■ **Passage for review**
= Beginning of Section =

Lens Flares Come from Where?

  • I am wondering where lens flares come from? They don't come from emissive materials and Enscape lights are not visible, so where exactly do they come from, if at all? I use recessed cans with an emitter material as the lens quite often and would like flares to show up from them. Any tricks for this?

  • That's a very good question! I haven't messed with flare since it doesn't seem to make much of any effect in the image. Doing a quick test, it looks like it just gives you a flare from the center of the camera, regardless of where the lighting source is. I think maybe what you're missing is the effect of having a star shape around each light source in the image (I'm attaching a V-Ray render for reference.) I don't see any way to get this kind of flare in an Enscape image.

  • There is a misunderstanding. There are two different phenomena:

    Lens flare: This describes various reflections within the lens optics of a camera. The so called "ghosts" of a light source are placed towards the image center.


    Glare: These are the little "stars" you are talking about that come from imperfections on the lens surface or the camera chip.

= End of Section =

■ **Data to examine**
= Beginning of Section =

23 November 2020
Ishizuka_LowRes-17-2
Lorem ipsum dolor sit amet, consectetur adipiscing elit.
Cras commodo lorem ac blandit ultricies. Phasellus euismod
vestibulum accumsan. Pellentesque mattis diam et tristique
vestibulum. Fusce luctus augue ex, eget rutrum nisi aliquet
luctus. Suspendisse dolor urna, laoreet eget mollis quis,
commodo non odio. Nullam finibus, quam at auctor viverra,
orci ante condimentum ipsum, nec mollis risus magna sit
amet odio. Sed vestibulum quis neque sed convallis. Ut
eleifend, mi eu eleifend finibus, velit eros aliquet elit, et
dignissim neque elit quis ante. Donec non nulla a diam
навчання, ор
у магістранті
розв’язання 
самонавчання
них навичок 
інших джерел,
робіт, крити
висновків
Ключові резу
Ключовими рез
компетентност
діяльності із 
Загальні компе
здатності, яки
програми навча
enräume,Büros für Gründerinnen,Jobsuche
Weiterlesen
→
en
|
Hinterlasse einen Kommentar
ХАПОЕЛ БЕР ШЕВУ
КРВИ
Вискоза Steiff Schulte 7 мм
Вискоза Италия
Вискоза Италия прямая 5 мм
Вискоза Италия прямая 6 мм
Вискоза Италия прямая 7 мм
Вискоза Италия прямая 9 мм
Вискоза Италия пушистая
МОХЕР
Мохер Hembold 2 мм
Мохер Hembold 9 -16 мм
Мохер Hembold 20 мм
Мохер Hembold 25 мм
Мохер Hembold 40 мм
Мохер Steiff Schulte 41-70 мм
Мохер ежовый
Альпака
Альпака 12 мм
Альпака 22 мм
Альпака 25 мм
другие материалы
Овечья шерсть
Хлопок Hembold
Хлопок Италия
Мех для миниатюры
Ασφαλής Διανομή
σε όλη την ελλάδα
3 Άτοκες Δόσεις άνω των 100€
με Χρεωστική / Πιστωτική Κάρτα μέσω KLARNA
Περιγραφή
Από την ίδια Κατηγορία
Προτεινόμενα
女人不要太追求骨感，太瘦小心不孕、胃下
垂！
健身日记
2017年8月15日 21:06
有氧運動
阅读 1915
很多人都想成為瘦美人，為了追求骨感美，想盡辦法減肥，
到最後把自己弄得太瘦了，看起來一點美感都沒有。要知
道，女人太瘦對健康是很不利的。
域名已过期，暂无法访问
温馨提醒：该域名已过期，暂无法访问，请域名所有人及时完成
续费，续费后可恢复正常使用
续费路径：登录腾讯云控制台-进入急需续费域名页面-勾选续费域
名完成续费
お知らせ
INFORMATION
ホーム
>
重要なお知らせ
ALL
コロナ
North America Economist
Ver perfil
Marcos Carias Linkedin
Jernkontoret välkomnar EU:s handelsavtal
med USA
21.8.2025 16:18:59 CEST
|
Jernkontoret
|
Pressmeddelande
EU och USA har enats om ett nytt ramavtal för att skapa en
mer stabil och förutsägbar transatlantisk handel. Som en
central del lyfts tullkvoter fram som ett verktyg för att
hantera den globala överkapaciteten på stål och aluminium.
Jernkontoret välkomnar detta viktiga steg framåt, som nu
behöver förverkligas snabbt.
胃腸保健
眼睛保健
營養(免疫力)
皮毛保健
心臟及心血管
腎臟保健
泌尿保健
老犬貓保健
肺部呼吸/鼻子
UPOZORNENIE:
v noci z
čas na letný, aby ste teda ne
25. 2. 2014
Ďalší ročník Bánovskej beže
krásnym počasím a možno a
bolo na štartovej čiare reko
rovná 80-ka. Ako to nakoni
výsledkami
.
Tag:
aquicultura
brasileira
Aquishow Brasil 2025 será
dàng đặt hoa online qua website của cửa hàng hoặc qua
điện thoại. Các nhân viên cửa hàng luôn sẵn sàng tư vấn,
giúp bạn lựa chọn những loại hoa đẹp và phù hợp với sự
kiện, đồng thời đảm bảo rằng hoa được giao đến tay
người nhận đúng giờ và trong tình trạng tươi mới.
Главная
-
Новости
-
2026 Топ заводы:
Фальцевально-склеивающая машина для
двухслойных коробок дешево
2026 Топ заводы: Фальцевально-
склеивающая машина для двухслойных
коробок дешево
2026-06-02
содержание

= End of Section =

■ **Task description**
Return the part of the lens flare thread that begins at the words "Lens flare: This" and ends after "the image center.", copied exactly. Rely only on the forum thread about lens flares and nothing else.

■ **Answer below**
Lens flare: This describes various reflections within the lens optics of a camera. The so called "ghosts" of a light source are placed towards the image center.